Au Salvador, suite aux accords de Chapultepec en 1992, qui ont mis fin à la guerre civile de plus d’une décennie, autant les paramilitaires de droite comme les combattants du FLMN auraient été démobilisés. Beaucoup de ces effectifs, de peu d’instruction, n’ont pas non plus trouvé leur place dans une société aux possibilités limitées. Un grand nombre est parti en exode vers des possibilités meilleures à l’étranger. Un autre contingent important a engrossé les nouvelles bandes, sur le modèle du lointain Bronx.
Honduras a connu le même sort. Dans le livre « Mémoires du futur », l’on peut lire : « Honduras a été un bon élève de l’Amérique du Nord, et l’on peut dire qu’il a bien gagné sa récompense.
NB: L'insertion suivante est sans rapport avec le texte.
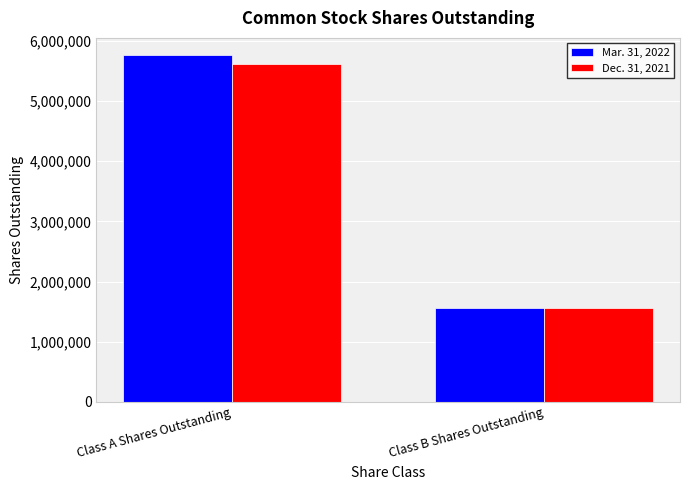

Are the bars horizontal?

No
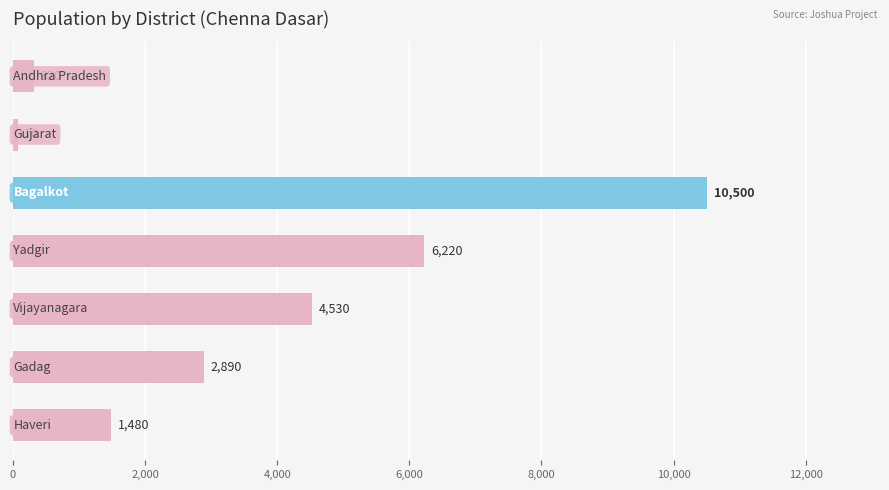

What is the value of the 3rd bar from the top?

10500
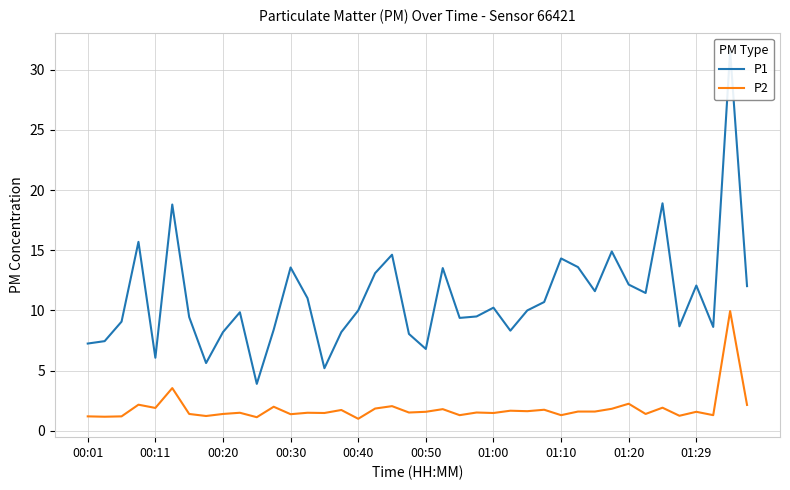

List the series in order of their overall mean, lowest first.

P2, P1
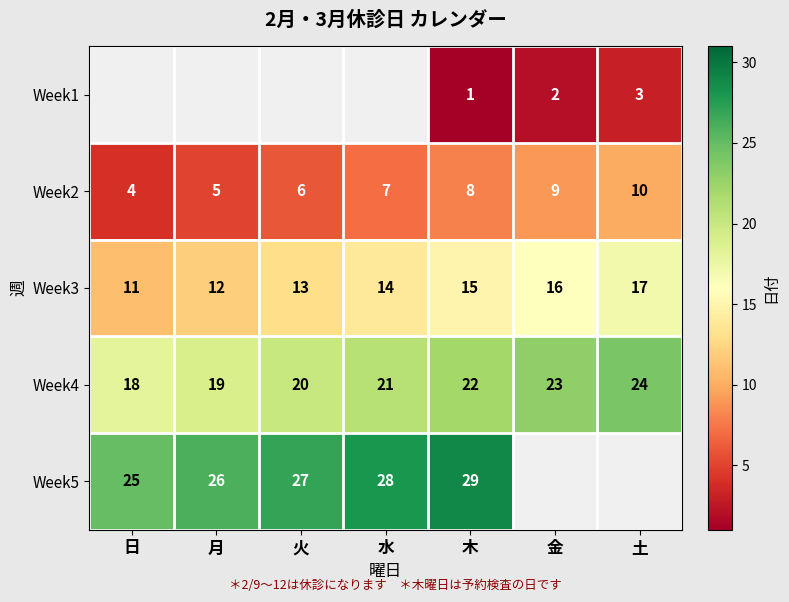

Which label corresponds to the smallest value in the chart?

木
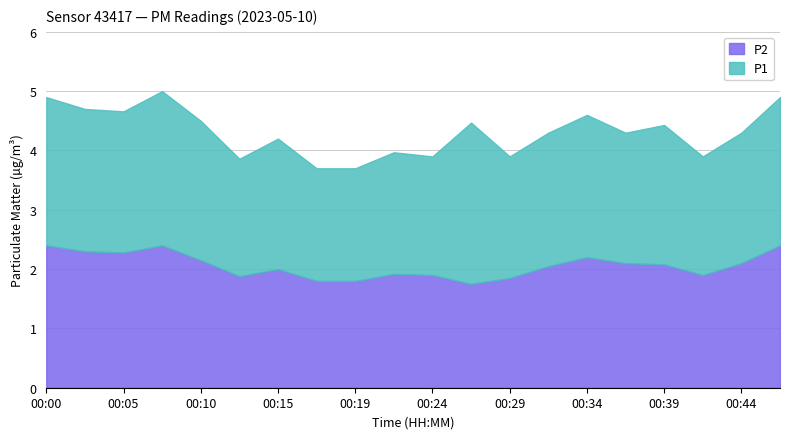

What is the sum of all P2 values?

41.3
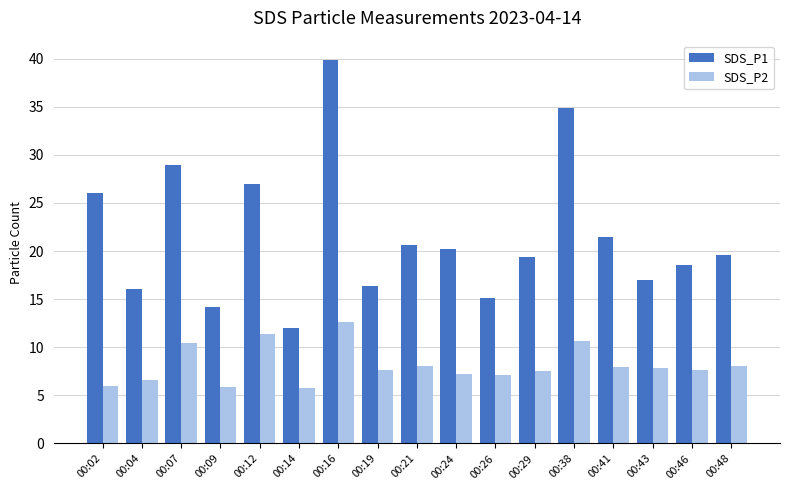

Which series has the widest spread of values?

SDS_P1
C’est l’un des pays les plus pauvres du continent, avec le plus faible développement technologique, ses institutions sont loin d’être un exemple de transparence et le crime et les délits liés au trafic de drogue se sont étendus pour atteindre des extrêmes incroyables ». À la fin des années 90, les chiffres officiels rendaient compte d’un nombre de jeunes approchant les cent milles, comme membres des deux principales organisations illégales du moment, la Mara 18 et la Mara Salvatrucha.
La même chose s’est produite au Nicaragua, déchirée par la guerre entre les sandinistes et leurs opposants, à la suite du triomphe du FSLN en 1979.
Et que dire de la Colombie, dont la seule mention suffit et ne nécessite pas d’autres explications que le seul fait que la délinquance n’a, dans son cas, même pas pris la peine de retirer les uniformes.
Mené sur le plan conceptuel, le processus qui conduit à la délinquance structurelle peut être décrit ainsi : les armées et la guerre prévoient initialement une occupation pour les millions de déclassés. Une fois terminées les actions belliqueuses, les forces contingentes ne se réintègrent pas facilement dans la société, pour les mêmes raisons que précédemment, généralement aggravées par le mal occasionné. De plus, la guerre en particulier et l’armement en général prévoit l’instrumental qui servira ensuite aux fins criminelles. Si à la destruction du conflit armé, on ajoute l’élimination des protections d’état, et les sources de travail locales dignes, au travers des programmes connus sous le nom de libre-marché, nous obtenons le panorama complet pour comprendre les voies d’installation de la criminalité comme « issue de travail » pour des milliers de jeunes.
Pour cela, celui qui veut réellement freiner la vague criminelle devra laisser de côté les phrases vides de sens comme « tolérance zéro », qui révèlent l’ignorance, la mauvaise foi ou encore la complicité ouverte avec les forces du crime. La politique répressive ne parvient pas à faire baisser la criminalité, elle ne fait qu’engrosser la population carcérale.
Les peuples parviendront à diminuer la délinquance seulement s’ils choisissent de se battre contre la guerre, contre le militarisme sous toutes ses facettes, tout en optant pour ne pas coopérer avec ces forces qui, avec de fausses promesses néolibérales de liberté et une amélioration économique, ne cherchent qu’à augmenter leurs propres profits.